Night mode colors for Chinese Pinyin transcription software

I probably shouldn’t work into the wee hours on my hobby project, but in case I do, I finally completed colored pinyin-vowels for night mode. I’m very happy with it 😄 It looks like this:

Also, sometimes I’m quite fond of a transcription. My favourite transcription of the day:

青年一口气讲完,吁了一口气,道:“我是在机场中遇到她,她知道我有事要到日本来,所以才托我传达这句口讯的!”

Qīngnián yīkǒuqì jiǎngwán, xūle yī kǒu qì, dào: “Wǒ shì zài jīchǎng zhōng yùdào tā, tā zhīdào wǒ yǒu shì yào dào Rìběn lái, suǒyǐ cái tuō wǒ chuándá zhè jù kǒuxùn de!”

I assume that the first use of “yīkǒuqì” (一口气) is to say “he finished speaking in one breath”, and thus is a noun phrase functioning adverbially and written together. To my mind, however, the second instance of 一口气 is quite different, “he let out one breath, he sighed” and thus I separated the cardinal number, classifier, noun. Chinese Pinyin, which uses word boundaries, raises many such questions. Questions that don’t seem to exist when writing in one continuous string without word boundaries, without any whitespace in between words, as in Chinese Simplified.

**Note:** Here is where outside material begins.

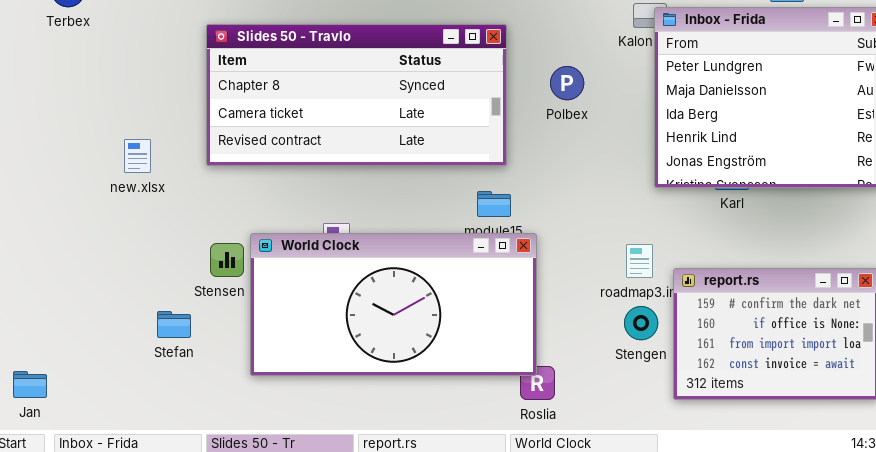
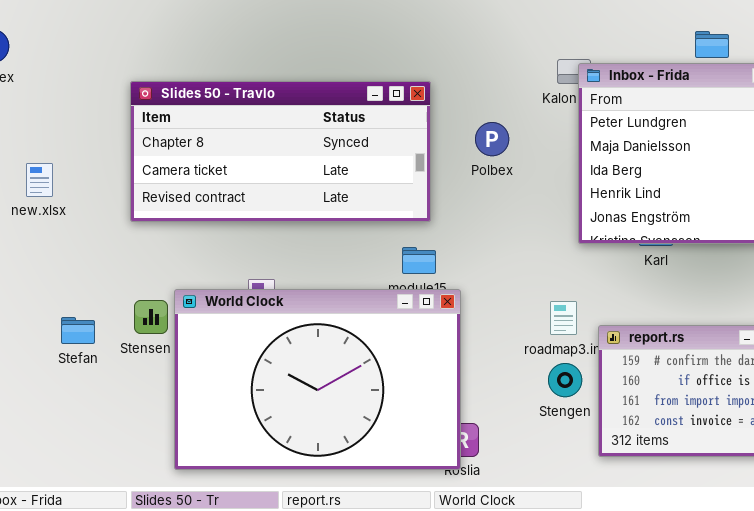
new.xlsx: [124,139,151,173] -> [26,163,53,197], moved
World Clock: [250,233,537,376] -> [174,289,461,470], resized
Stefan: [157,311,191,338] -> [61,317,95,344], moved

I’m just a language learner, and it still might be wrong, but I feel like I’m about to start to get the hang of it, really close! 🥳🤩

Also, I played a bit with ChatGPT’s Sora app, to create a cover for the transcribed novel. Really, just a hobby, but fun nevertheless!

However, what is a lot more time consuming (weeks and weeks and weeks), is my creation of a Chinese Pinyin-English dictionary for the Amazon Kindle. Argh savage! This is nothing short of an endless nightmare, due to many software issues with the Amazon Kindle and the complexity of the dictionary raw data.

One would think a trillion dollar company like Amazon would put more resources into their e-reader… but I understand that for Amazon the Kindle is primarily a store front, and the reading function is secondary, I’m not the first to complain. Therefore, my entirely novel and out-of-the-ordinary Pinyin-English dictionary might never be fully functional, but progress is made nonetheless!